John Everett Millais, Spring, or Apple Blossom, 1859, National Museums Liverpool
Nonostante questa attenzione, ottimamente resa grazie una scrittura elegante e limpida, al mondo interiore di tali grandi personaggi della storia inglese di metà Ottocento, io trovo che il successo del romanzo di Cooper stia nella rappresentazione della scena vittoriana. Sfogliando le sue pagine ci troviamo del tutto immersi in quel mondo opulento, e disorientati dai suoi vividissimi contrasti. Grazie ad Effie entriamo dalla porta principale nella rutilante Londra dell’Esposizione Universale, in un tripudio di feste, di strascichi, di salotti, di suppellettili preziose, di frequentazioni celebri (Effie fu compagna di scuola di Elizabeth Gaskell e amica di vere personalità come Rawdon Brown), di conversazioni edotte, di viaggi in Italia. “We can look over Effie’s shoulder as she stands at her open window on Twelfth Night 1850, watching as Venice is transformed by snow. Across the lagoon, San Giorgio Maggiore stands clean and cold, a silhouette against the storm clouds. Effie pulls her blue velvet jacket over her shoulders” [Possiamo guardare da sopra la spalla di Effie, mentre ella sta davanti alla finestra aperta il giorno dell'Epifania del 1850, a guardare Venezia transfigurata dalla neve. Oltre la laguna, San Giorgio Maggiore si staglia limpida e fredda, solo un profilo contro le nuvole gonfie di tempesta. Effie si copre le spalle con la sua mantella di velluto blu]. Il ritorno dell’immagine delle spalle di Effie, che conferisce una sottile circolarità a questo breve passo, si sposa stilisticamente con la citazione della ricchezza del velluto blu e con la descrizione di una Venezia pura, algida, innevata e minacciata dalla tempesta, che ha un altissimo valore simbolico.
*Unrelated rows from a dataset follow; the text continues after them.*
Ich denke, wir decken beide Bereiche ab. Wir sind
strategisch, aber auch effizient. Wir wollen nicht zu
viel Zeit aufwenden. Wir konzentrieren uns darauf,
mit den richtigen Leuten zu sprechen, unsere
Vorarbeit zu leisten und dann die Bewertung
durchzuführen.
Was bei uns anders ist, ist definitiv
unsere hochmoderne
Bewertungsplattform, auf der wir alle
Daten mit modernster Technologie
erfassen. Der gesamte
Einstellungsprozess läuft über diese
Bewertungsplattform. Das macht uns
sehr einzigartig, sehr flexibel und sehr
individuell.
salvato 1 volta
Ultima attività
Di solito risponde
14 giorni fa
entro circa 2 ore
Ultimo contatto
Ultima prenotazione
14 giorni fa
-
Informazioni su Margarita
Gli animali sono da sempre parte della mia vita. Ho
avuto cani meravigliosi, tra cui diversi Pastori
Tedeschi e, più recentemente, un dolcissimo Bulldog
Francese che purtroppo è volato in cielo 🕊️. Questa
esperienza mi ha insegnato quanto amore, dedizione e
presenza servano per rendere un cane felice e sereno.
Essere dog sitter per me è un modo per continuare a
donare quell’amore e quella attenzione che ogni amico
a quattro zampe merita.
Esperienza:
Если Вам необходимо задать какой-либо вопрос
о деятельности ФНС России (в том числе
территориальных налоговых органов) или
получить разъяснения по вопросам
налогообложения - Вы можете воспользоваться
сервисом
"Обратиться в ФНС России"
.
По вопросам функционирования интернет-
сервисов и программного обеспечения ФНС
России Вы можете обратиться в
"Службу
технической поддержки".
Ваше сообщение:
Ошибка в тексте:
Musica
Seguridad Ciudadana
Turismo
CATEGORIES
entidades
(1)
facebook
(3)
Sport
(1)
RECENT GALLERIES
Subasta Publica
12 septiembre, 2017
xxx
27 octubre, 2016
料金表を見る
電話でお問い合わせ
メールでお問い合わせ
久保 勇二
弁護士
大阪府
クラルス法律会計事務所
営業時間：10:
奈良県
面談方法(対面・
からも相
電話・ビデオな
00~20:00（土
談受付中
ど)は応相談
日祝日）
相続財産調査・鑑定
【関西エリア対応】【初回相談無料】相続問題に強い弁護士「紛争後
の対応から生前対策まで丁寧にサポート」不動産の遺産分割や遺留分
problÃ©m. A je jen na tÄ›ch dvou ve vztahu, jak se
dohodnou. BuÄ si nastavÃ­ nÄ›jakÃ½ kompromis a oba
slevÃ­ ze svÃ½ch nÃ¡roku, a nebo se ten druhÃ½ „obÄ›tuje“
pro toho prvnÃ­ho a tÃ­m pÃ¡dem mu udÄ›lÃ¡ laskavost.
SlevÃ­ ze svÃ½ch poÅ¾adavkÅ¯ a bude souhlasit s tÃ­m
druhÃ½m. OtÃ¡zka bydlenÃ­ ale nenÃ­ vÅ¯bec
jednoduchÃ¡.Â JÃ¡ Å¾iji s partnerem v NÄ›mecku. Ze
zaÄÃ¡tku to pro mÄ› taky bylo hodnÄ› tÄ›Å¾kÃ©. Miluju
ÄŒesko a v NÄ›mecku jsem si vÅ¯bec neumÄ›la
John Everett Millais, Ophelia
1852, Tate Gallery
La forza pittorica di questo libro sta non solo nel suo talento icastico ma anche e soprattutto nella sua rievocazione dell’ambiente artistico in cui Effie si ritrovò a vivere. Ella fu dapprima moglie di un critico d’arte (che anche grazie a Stones of Venice assurse a fama internazionale e divenne una sorta di “vate” della fruizione artistica di tardo Ottocento) e poi di un pittore, per il quale posò molto frequentemente. John Everett Millais (autore del conosciutissimo Ophelia), conciliò nella propria carriera l’appartenenza alla Confraternita dei Preraffaelliti di Dante Gabriel Rossetti, William Holman Hunt e Edward Burne-Jones, e l’ambizione della Royal Academy. È grazie ad Everett Millais che ci rimangono i ritratti di alcuni fra fra i campioni della sua epoca (non solo Ruskin, ma Tennyson, Darwin, Gladstone e il Cardinale John Henry Newman) e l’intensa rappresentazione degli ambienti vittoriani che Effie frequentò per tutta la vita – atmosfere dense di colore, di nostalgia per un passato e una purezza perduti, di dolorose costrizioni fisiche ed emotive, di dubbi devastanti sulla natura dell’essere umano, malinconicamente solo sulla brillante scena di una nazione in trionfo.